HALF A YEAR LATER, THOUGH, AND IN EXCESS OF (OR AGAINST) ALL EXPECTATION, the 2000 Democratic primary contest has become very much about something -- indeed, has clarified and shaped a conflict between opposing tendencies within the party, much as the Mondale-Hart battle did in 1984. Bill Bradley has become something he never was during his 18 years in the Senate -- a leader, surprisingly, of an even more surprisingly renascent liberalism. Al Gore, even while proposing many new programs of his own, has reacted to Bradley's move leftward by turning himself into a critic of the very notion that government can or should undertake major new initiatives. Gore has taken Bill Clinton's counter to the Republicans' tax-cut lunacy -- setting aside the surplus for Social Security and debt reduction -- and converted it into a cudgel against Bradley's proposal for universal health insurance and, by extension, against any considerable new governmental endeavor. Gore the Green has been succeeded by Gore the Green-Eyeshade.
But the primary transformation has been Bradley's. Early in the campaign, asked to name leaders he most admired, he volunteered the names of two unlikely presidents, Woodrow Wilson and Jimmy Carter: pillars of rectitude who shared Bradley's disdain for the squalidness of politics -- at the price of failing to build political majorities for some of their most treasured goals. Today, the president he invokes again and again is a more conventional Democratic hero, Franklin Roosevelt -- for the simple reason that, like Roosevelt, he is proposing that government undertake some major business. The Process Guy has become -- or rather, been augmented by -- the Program Guy.

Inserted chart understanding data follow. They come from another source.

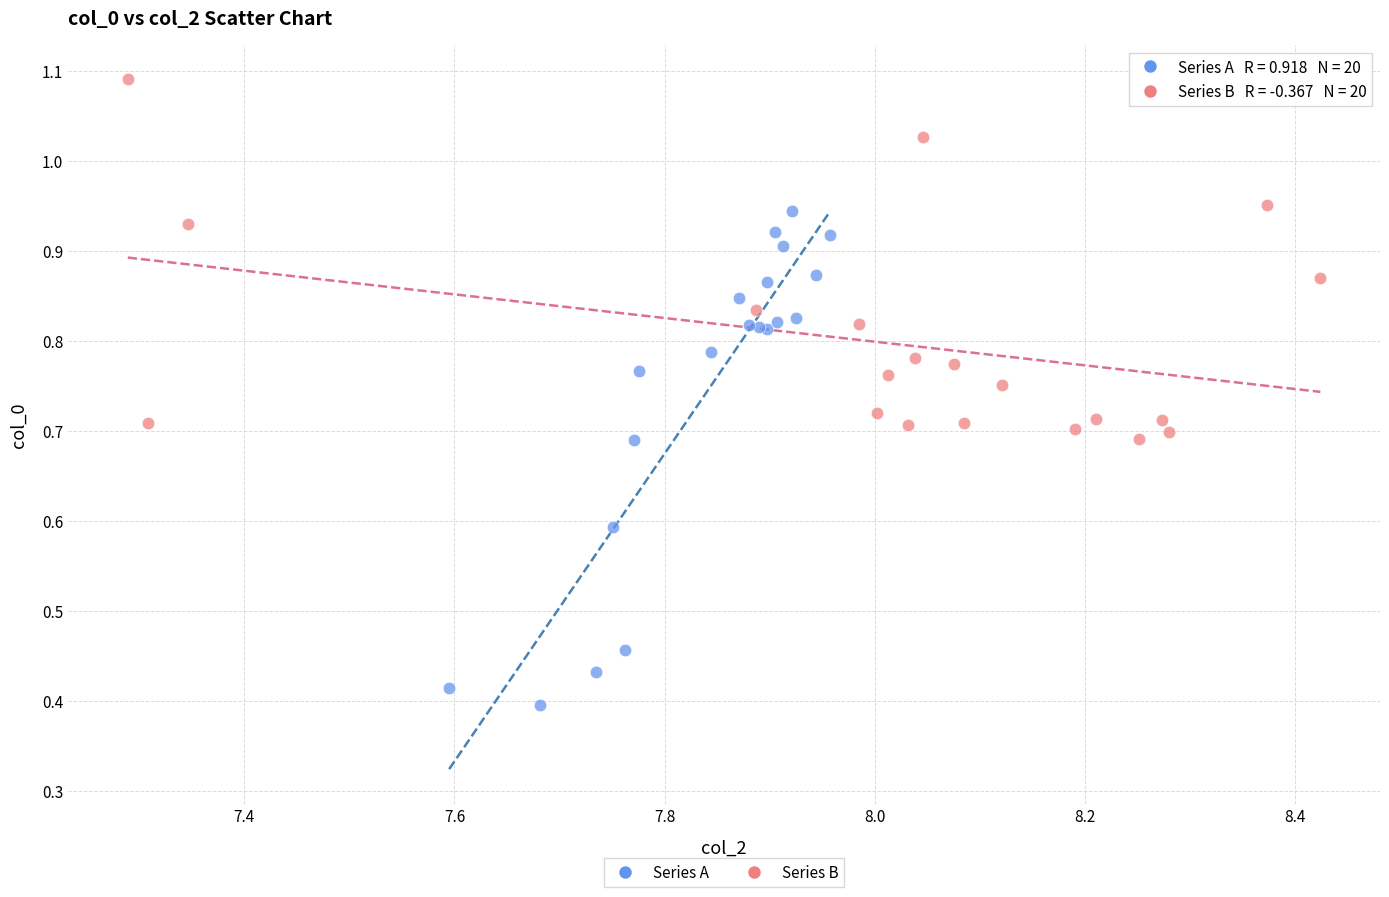

Which series reaches the maximum Y coordinate?

Series B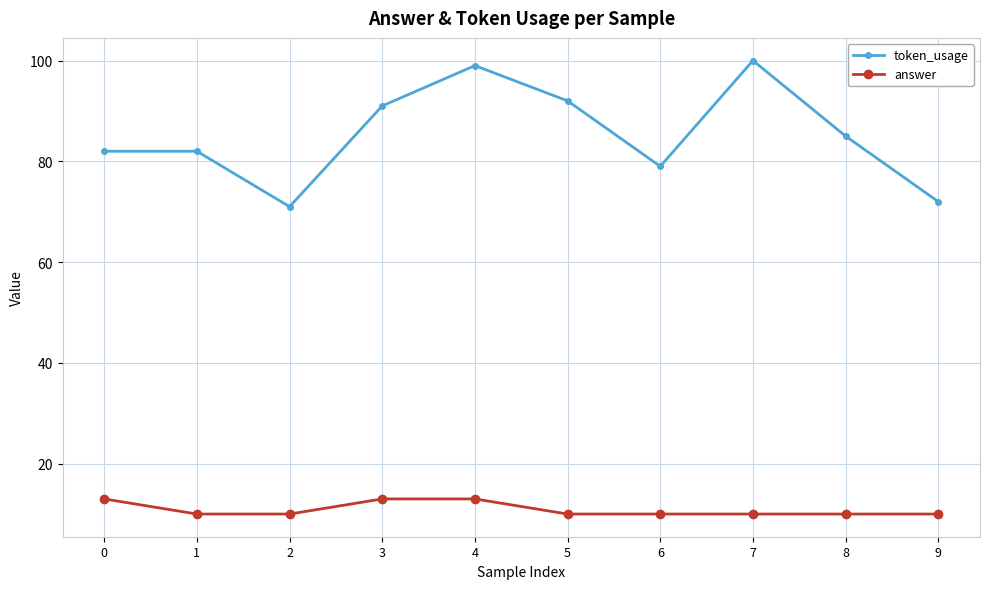

In token_usage, how many points are lower than both neighbors (excluding endpoints)?

2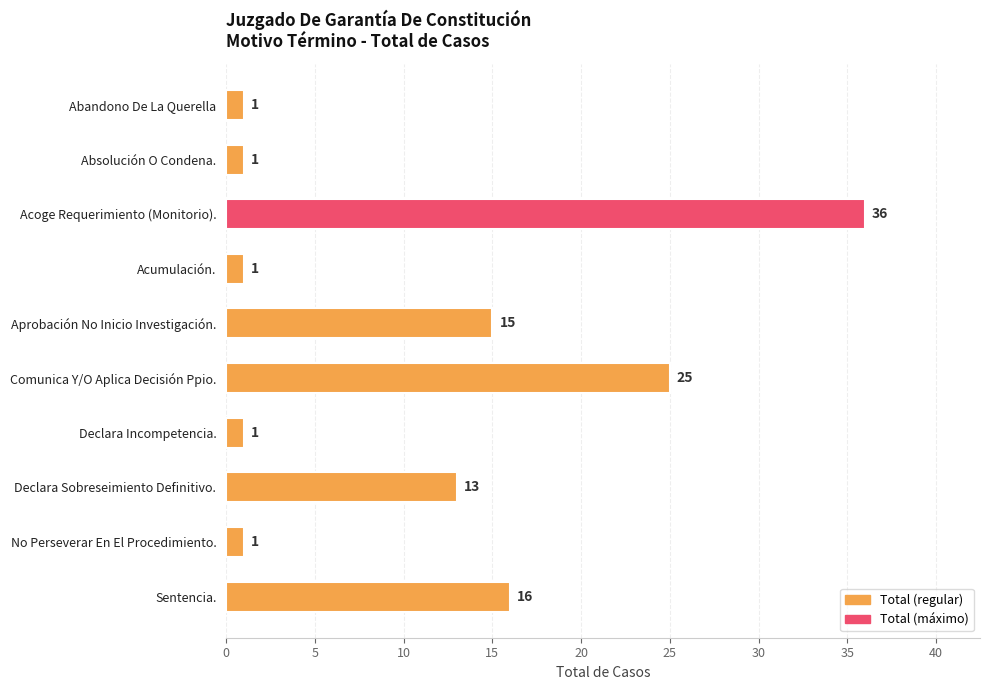

What is the greatest value displayed?

36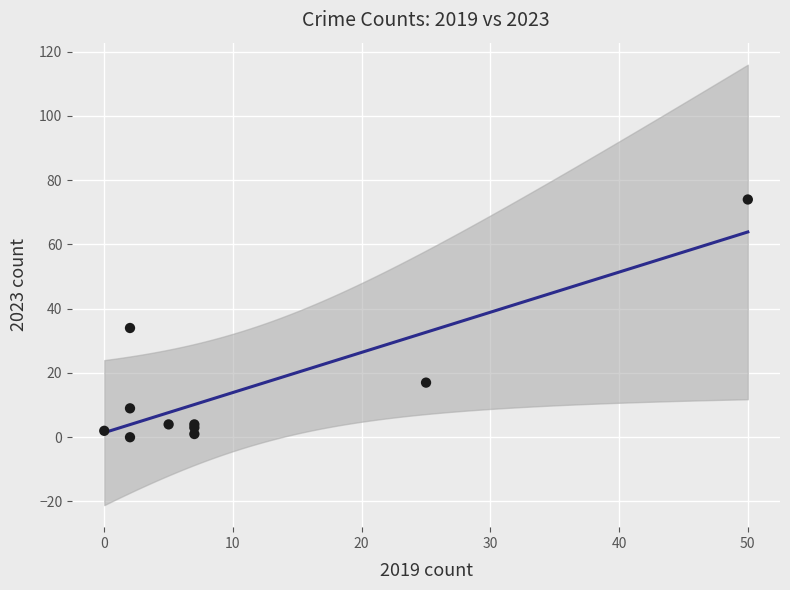

What Y value in the scatter plot is closest to 37?

34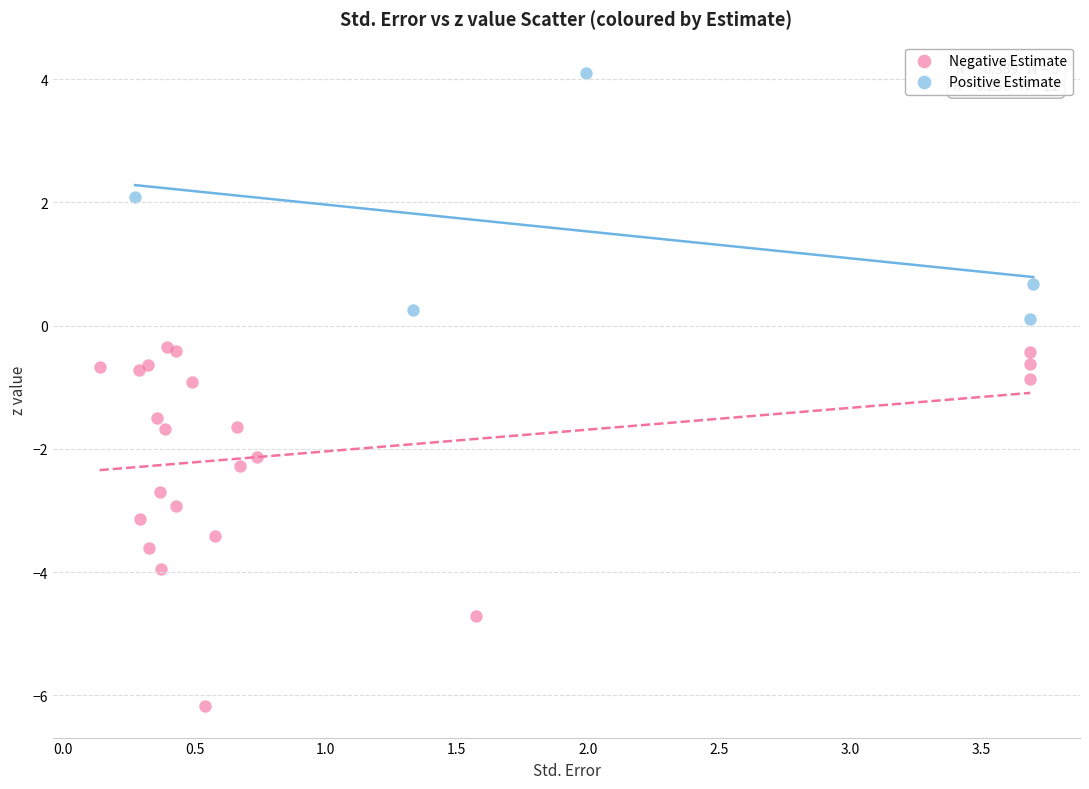

Which series has the largest Y range (max minus min)?

Negative Estimate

The issue driving this rather abrupt rift between Al and Bill is the new, and fundamental, question confronting American public policy: What shall we do with our surplus? The Republicans have staked out the first position: convert it to tax cuts, though the public's clamor for tax cuts has subsided to a murmur, and the theoretical rationale for them -- that they will free up more capital for the wealthy to invest -- seems stunningly superfluous in the current economy. Bradley has staked out a second position: Spend the surplus, in this time of abundance, on programs that mitigate the raging inequalities of the new economy by subsidizing nearly universal health insurance and increasing tax credits to the poor. The third way is Gore's: Direct the surplus to neither vast tax cuts nor major new endeavors, but spend a little more here, shore up some programs there and, most emphatically, pay down the debt.
In a sense, the Bradley-Gore debate re-creates the division that defined the first few months of the Clinton presidency, when thenLabor Secretary Robert Reich argued (unsuccessfully) for increasing public investment (in schools, transportation and the like) in the administration's first budget, while thenEconomic Council Chair Robert Rubin argued (successfully) for reducing the deficit. The deficit is gone now, but Gore, claiming Rubin as his senior economic adviser, argues that the time is still not right for increased public investment. Which Bradley (whom Reich has endorsed) counters with Hillel's great third question: If not now, when? With surpluses projected beyond the horizon, this should be the moment that Democrats propose to do the things they believe in.